Opeens wordt het helemaal donker in het Amsterdamse Bos. Dan gaan in de verte tussen de bomen de theaterlampen aan. Een sfeervol beeld. Van alle kanten komen muzikanten op, huilend, klagend; ze slepen hun instrumenten met zich mee. Langzaam installeren ze zich op het reusachtige podium. Bosblues heet de voorstelling, met als ondertitel ‘a bluesperformance about pain’.
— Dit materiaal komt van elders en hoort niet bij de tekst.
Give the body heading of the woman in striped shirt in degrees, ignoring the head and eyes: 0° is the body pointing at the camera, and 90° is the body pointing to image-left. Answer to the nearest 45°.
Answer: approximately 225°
Theatermaker Fleur van den Berg laat zich, aldus eigen zeggen, inspireren door een schrijver als Albert Camus om het absurdisme van het leven aan te tonen. In Bosblues moet deze thematiek samengaan met de blues. Er is een niet geheel duidelijke spelhandeling: een acteur en actrice belagen elkaar, ze delen fikse slagen uit op elkaars wang. Geleidelijk neemt de muziek de voorstelling over en klinkt er een prachtig blueslied. Dit is beeldend theater gelardeerd met muziek en een flardje spel.
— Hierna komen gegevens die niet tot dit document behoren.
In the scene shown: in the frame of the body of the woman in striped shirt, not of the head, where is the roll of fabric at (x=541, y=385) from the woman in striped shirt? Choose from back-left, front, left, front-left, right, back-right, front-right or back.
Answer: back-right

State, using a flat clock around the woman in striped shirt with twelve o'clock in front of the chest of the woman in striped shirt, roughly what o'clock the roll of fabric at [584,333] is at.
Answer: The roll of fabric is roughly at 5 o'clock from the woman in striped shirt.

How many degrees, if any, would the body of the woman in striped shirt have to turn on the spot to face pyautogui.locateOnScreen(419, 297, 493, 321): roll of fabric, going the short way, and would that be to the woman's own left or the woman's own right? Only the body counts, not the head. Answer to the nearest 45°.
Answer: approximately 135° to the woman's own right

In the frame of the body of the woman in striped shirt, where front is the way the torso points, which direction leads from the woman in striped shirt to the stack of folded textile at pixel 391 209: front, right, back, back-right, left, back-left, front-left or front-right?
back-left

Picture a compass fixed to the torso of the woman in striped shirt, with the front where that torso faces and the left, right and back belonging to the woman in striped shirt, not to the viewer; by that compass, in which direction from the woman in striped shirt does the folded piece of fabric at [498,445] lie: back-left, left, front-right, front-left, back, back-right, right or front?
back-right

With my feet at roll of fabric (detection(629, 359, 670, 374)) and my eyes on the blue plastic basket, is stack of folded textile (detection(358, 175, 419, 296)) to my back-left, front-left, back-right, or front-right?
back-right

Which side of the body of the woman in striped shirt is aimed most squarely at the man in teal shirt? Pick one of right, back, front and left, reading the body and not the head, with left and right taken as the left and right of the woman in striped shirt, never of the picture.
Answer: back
Hoe beschrijf je een voorstelling als deze, uitgebracht onder de hoede van het Boslab, een initiatief om aankomend talent kans te geven? Onlangs deed theatermaakster en actrice Naomi Velissariou in een debat voor Radio Futura uit Frascati 4 een oproep voor een nieuwe taal om voorstellingen als deze te beschrijven. Het traditionele instrumentarium van de klassiek geschoolde recensent zou niet meer voldoen. Haar pleidooi is zeker interessant en belangwekkend. Wat Fleur van den Berg doet, sluit dicht aan bij de voorstelling MS Dos/Prometheus geketend door het jonge gezelschap Urland. Er is dezelfde, ogenschijnlijk losse en associatieve opbouw. Beeld en muziek overheersen de verhaallijn. En er is ook een vergelijkbare mate van ontoegankelijkheid. En daar wringt het juist. Hoe komt de toeschouwer dichter bij een voorstelling als deze? Dat huilen en klagen in het begin, dat is natuurlijk de pijn van de blues. Op een gegeven moment loopt een actrice tussen de toeschouwers door en vraagt aan acteur Martijn de Rijk (die ze bij zijn werkelijke voornaam noemt) of zijn geliefde zich in de zaal bevindt. En of ze kinderen willen. En heeft ze misschien glanzend zwart haar of juist blond? Aan het slot loopt een acteur over de rand van het podium als over een evenwichtsbalk. Hij houdt een mooi filosofisch betoog in het Engels over evenwicht, afstand. De passage zou uit een boek van Camus kunnen komen, maar dat wordt niet gezegd. De toeschouwer moet ernaar gissen. Waarom in het Engels? En wat heeft deze passage met de blues te maken? Waar ligt de sleutel tot deze voorstelling, die de toeschouwer zeer op afstand houdt? De spelers en muzikanten begeven zich tussen het publiek, gaan het podium weer op en zingen ter afsluiting een blueslied.

Het blijft hoe dan ook raden naar de betekenis van deze voorstelling. Er is geen samenhang en de ene scène volgt niet logisch of dramaturgisch uit de andere. Dat hoeft in een nieuwe theatertaal van een nieuwe generatie theatermakers misschien niet, maar waartoe zijn er toeschouwers in de zaal die toch naar reden en samenhang zoeken? Het probleem is dat Bosblues ingekeerd is, afgesloten van het publiek. Het muzikale aandeel is aanvaardbaar maar niet overweldigend. En ook is het de vraag of de leer van het absurdisme, zoals geformuleerd door de existentialisten in de jaren zeventig, zich laat verbinden met de blues. Het nadeel is dat noch de blues noch het existentialisme de aandacht krijgt die de toeschouwer verwacht. Vormbesef en daardoor innerlijke noodzaak om de voorstelling zo te brengen als die gebracht wordt, ontbreken. En misschien hindert dat niet. Als dat waar is, dan heeft een nieuwe theatergeneratie een nieuwe stijl ontwikkeld. Maar de belangrijkste wet van het theater kan niet genegeerd worden: namelijk dat een voorstelling gespeeld wordt voor publiek. Bosblues negeert de toeschouwer, het lijkt een spel voor de spelers zelf. Theater heeft toch ook de plicht uitnodigend te zijn.